> _TASK TO COMPLETE_: Write out the records word for word.

> _RECORDS SUPPLIED_:
○ ○ ○ ○

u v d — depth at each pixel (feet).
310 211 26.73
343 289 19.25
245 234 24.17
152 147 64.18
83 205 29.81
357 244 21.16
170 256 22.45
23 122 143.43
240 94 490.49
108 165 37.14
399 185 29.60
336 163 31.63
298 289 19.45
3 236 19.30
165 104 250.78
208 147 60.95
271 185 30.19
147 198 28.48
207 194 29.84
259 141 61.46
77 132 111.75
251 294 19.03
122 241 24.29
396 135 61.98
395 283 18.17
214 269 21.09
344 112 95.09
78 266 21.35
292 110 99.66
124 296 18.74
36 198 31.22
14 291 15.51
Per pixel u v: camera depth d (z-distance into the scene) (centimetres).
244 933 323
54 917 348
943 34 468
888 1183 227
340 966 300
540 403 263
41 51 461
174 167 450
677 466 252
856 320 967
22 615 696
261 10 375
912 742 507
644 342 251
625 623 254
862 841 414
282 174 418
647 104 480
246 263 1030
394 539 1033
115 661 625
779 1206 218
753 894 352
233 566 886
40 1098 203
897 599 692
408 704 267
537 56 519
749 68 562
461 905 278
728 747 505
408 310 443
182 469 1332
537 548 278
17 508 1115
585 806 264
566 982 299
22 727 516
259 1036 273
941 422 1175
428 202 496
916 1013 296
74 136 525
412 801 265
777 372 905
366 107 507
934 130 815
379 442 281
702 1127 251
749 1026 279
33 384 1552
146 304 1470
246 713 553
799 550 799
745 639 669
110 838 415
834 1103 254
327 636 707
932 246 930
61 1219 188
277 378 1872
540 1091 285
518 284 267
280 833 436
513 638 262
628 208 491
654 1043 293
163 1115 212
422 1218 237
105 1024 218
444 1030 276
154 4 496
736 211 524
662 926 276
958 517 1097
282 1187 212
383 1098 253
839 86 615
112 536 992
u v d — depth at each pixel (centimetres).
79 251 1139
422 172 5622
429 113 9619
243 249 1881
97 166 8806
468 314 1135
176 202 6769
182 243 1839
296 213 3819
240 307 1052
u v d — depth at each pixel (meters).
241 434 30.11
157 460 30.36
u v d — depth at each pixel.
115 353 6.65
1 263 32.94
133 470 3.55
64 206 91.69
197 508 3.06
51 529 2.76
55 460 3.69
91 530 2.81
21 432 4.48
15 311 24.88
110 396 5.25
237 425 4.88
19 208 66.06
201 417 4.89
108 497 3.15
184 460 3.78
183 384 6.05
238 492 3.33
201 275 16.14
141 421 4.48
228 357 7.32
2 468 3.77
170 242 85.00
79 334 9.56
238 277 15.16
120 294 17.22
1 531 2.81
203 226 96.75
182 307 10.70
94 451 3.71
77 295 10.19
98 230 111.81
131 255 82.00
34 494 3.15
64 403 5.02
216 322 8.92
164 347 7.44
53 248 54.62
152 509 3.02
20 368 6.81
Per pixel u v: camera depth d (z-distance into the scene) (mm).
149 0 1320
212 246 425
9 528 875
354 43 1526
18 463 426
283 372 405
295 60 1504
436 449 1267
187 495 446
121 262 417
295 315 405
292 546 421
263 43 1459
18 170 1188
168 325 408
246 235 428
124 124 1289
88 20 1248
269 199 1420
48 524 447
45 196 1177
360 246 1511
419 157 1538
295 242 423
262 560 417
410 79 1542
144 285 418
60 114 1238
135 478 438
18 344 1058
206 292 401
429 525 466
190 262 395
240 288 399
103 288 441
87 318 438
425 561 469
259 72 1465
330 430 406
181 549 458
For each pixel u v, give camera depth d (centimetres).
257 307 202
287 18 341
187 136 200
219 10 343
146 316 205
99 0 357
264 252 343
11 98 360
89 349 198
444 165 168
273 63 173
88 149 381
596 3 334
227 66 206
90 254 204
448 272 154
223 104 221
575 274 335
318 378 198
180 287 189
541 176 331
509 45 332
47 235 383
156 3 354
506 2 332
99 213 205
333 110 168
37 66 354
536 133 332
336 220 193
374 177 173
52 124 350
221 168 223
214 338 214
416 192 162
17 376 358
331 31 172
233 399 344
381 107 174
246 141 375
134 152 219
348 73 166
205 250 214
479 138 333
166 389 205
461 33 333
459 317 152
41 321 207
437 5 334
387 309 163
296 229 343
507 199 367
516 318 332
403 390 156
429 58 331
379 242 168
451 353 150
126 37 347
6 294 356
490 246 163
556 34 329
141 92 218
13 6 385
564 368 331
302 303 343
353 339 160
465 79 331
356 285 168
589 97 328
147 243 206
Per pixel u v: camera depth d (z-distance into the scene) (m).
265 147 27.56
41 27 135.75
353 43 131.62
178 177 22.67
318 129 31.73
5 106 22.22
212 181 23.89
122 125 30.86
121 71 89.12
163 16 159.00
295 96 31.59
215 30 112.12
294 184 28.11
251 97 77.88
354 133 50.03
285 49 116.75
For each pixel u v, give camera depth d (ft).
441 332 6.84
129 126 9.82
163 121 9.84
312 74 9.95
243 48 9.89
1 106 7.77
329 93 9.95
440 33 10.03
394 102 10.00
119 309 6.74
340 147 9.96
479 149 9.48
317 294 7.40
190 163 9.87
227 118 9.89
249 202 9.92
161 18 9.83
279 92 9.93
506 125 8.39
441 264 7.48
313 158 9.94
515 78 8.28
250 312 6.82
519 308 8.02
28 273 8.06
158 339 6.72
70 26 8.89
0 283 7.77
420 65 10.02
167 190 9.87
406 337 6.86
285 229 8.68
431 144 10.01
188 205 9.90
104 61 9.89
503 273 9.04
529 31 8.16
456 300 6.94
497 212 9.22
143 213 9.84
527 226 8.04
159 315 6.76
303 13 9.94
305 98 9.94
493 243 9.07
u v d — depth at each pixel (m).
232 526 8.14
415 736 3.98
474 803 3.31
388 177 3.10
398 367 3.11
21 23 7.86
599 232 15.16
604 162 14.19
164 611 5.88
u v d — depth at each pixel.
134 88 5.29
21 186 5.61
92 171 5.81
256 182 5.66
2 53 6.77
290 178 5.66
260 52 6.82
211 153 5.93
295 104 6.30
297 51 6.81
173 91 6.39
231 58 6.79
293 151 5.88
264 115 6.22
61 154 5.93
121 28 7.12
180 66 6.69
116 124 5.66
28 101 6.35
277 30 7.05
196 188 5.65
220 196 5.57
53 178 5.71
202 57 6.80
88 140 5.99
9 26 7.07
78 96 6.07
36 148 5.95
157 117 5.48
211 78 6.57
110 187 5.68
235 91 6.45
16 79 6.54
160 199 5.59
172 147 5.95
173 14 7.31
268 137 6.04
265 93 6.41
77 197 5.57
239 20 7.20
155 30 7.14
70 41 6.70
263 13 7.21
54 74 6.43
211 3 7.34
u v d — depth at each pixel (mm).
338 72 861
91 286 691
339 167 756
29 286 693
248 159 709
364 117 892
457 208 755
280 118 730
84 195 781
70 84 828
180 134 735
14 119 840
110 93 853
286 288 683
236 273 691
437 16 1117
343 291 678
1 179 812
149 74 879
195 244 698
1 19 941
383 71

○ ○ ○ ○

> _FINAL ANSWER_:
u v d — depth at each pixel (feet).
310 211 26.73
343 289 19.25
245 234 24.17
152 147 64.18
83 205 29.81
357 244 21.16
170 256 22.45
23 122 143.43
240 94 490.49
108 165 37.14
399 185 29.60
336 163 31.63
298 289 19.45
3 236 19.30
165 104 250.78
208 147 60.95
271 185 30.19
147 198 28.48
207 194 29.84
259 141 61.46
77 132 111.75
251 294 19.03
122 241 24.29
396 135 61.98
395 283 18.17
214 269 21.09
344 112 95.09
78 266 21.35
292 110 99.66
124 296 18.74
36 198 31.22
14 291 15.51
Per pixel u v: camera depth d (z-distance into the scene) (centimetres).
244 933 323
54 917 348
943 34 468
888 1183 227
340 966 300
540 403 263
41 51 461
174 167 450
677 466 252
856 320 967
22 615 696
261 10 375
912 742 507
644 342 251
625 623 254
862 841 414
282 174 418
647 104 480
246 263 1030
394 539 1033
115 661 625
779 1206 218
753 894 352
233 566 886
40 1098 203
897 599 692
408 704 267
537 56 519
749 68 562
461 905 278
728 747 505
408 310 443
182 469 1332
537 548 278
17 508 1115
585 806 264
566 982 299
22 727 516
259 1036 273
941 422 1175
428 202 496
916 1013 296
74 136 525
412 801 265
777 372 905
366 107 507
934 130 815
379 442 281
702 1127 251
749 1026 279
33 384 1552
146 304 1470
246 713 553
799 550 799
745 639 669
110 838 415
834 1103 254
327 636 707
932 246 930
61 1219 188
277 378 1872
540 1091 285
518 284 267
280 833 436
513 638 262
628 208 491
654 1043 293
163 1115 212
422 1218 237
105 1024 218
444 1030 276
154 4 496
736 211 524
662 926 276
958 517 1097
282 1187 212
383 1098 253
839 86 615
112 536 992
u v d — depth at each pixel (centimetres).
79 251 1139
422 172 5622
429 113 9619
243 249 1881
97 166 8806
468 314 1135
176 202 6769
182 243 1839
296 213 3819
240 307 1052
u v d — depth at each pixel (meters).
241 434 30.11
157 460 30.36
u v d — depth at each pixel.
115 353 6.65
1 263 32.94
133 470 3.55
64 206 91.69
197 508 3.06
51 529 2.76
55 460 3.69
91 530 2.81
21 432 4.48
15 311 24.88
110 396 5.25
237 425 4.88
19 208 66.06
201 417 4.89
108 497 3.15
184 460 3.78
183 384 6.05
238 492 3.33
201 275 16.14
141 421 4.48
228 357 7.32
2 468 3.77
170 242 85.00
79 334 9.56
238 277 15.16
120 294 17.22
1 531 2.81
203 226 96.75
182 307 10.70
94 451 3.71
77 295 10.19
98 230 111.81
131 255 82.00
34 494 3.15
64 403 5.02
216 322 8.92
164 347 7.44
53 248 54.62
152 509 3.02
20 368 6.81
Per pixel u v: camera depth d (z-distance into the scene) (mm).
149 0 1320
212 246 425
9 528 875
354 43 1526
18 463 426
283 372 405
295 60 1504
436 449 1267
187 495 446
121 262 417
295 315 405
292 546 421
263 43 1459
18 170 1188
168 325 408
246 235 428
124 124 1289
88 20 1248
269 199 1420
48 524 447
45 196 1177
360 246 1511
419 157 1538
295 242 423
262 560 417
410 79 1542
144 285 418
60 114 1238
135 478 438
18 344 1058
206 292 401
429 525 466
190 262 395
240 288 399
103 288 441
87 318 438
425 561 469
259 72 1465
330 430 406
181 549 458
For each pixel u v, give camera depth d (centimetres).
257 307 202
287 18 341
187 136 200
219 10 343
146 316 205
99 0 357
264 252 343
11 98 360
89 349 198
444 165 168
273 63 173
88 149 381
596 3 334
227 66 206
90 254 204
448 272 154
223 104 221
575 274 335
318 378 198
180 287 189
541 176 331
509 45 332
47 235 383
156 3 354
506 2 332
99 213 205
333 110 168
37 66 354
536 133 332
336 220 193
374 177 173
52 124 350
221 168 223
214 338 214
416 192 162
17 376 358
331 31 172
233 399 344
381 107 174
246 141 375
134 152 219
348 73 166
205 250 214
479 138 333
166 389 205
461 33 333
459 317 152
41 321 207
437 5 334
387 309 163
296 229 343
507 199 367
516 318 332
403 390 156
429 58 331
379 242 168
451 353 150
126 37 347
6 294 356
490 246 163
556 34 329
141 92 218
13 6 385
564 368 331
302 303 343
353 339 160
465 79 331
356 285 168
589 97 328
147 243 206
Per pixel u v: camera depth d (z-distance into the scene) (m).
265 147 27.56
41 27 135.75
353 43 131.62
178 177 22.67
318 129 31.73
5 106 22.22
212 181 23.89
122 125 30.86
121 71 89.12
163 16 159.00
295 96 31.59
215 30 112.12
294 184 28.11
251 97 77.88
354 133 50.03
285 49 116.75
For each pixel u v, give camera depth d (ft).
441 332 6.84
129 126 9.82
163 121 9.84
312 74 9.95
243 48 9.89
1 106 7.77
329 93 9.95
440 33 10.03
394 102 10.00
119 309 6.74
340 147 9.96
479 149 9.48
317 294 7.40
190 163 9.87
227 118 9.89
249 202 9.92
161 18 9.83
279 92 9.93
506 125 8.39
441 264 7.48
313 158 9.94
515 78 8.28
250 312 6.82
519 308 8.02
28 273 8.06
158 339 6.72
70 26 8.89
0 283 7.77
420 65 10.02
167 190 9.87
406 337 6.86
285 229 8.68
431 144 10.01
188 205 9.90
104 61 9.89
503 273 9.04
529 31 8.16
456 300 6.94
497 212 9.22
143 213 9.84
527 226 8.04
159 315 6.76
303 13 9.94
305 98 9.94
493 243 9.07
u v d — depth at each pixel (m).
232 526 8.14
415 736 3.98
474 803 3.31
388 177 3.10
398 367 3.11
21 23 7.86
599 232 15.16
604 162 14.19
164 611 5.88
u v d — depth at each pixel.
134 88 5.29
21 186 5.61
92 171 5.81
256 182 5.66
2 53 6.77
290 178 5.66
260 52 6.82
211 153 5.93
295 104 6.30
297 51 6.81
173 91 6.39
231 58 6.79
293 151 5.88
264 115 6.22
61 154 5.93
121 28 7.12
180 66 6.69
116 124 5.66
28 101 6.35
277 30 7.05
196 188 5.65
220 196 5.57
53 178 5.71
202 57 6.80
88 140 5.99
9 26 7.07
78 96 6.07
36 148 5.95
157 117 5.48
211 78 6.57
110 187 5.68
235 91 6.45
16 79 6.54
160 199 5.59
172 147 5.95
173 14 7.31
268 137 6.04
265 93 6.41
77 197 5.57
239 20 7.20
155 30 7.14
70 41 6.70
263 13 7.21
54 74 6.43
211 3 7.34
u v d — depth at each pixel (mm).
338 72 861
91 286 691
339 167 756
29 286 693
248 159 709
364 117 892
457 208 755
280 118 730
84 195 781
70 84 828
180 134 735
14 119 840
110 93 853
286 288 683
236 273 691
437 16 1117
343 291 678
1 179 812
149 74 879
195 244 698
1 19 941
383 71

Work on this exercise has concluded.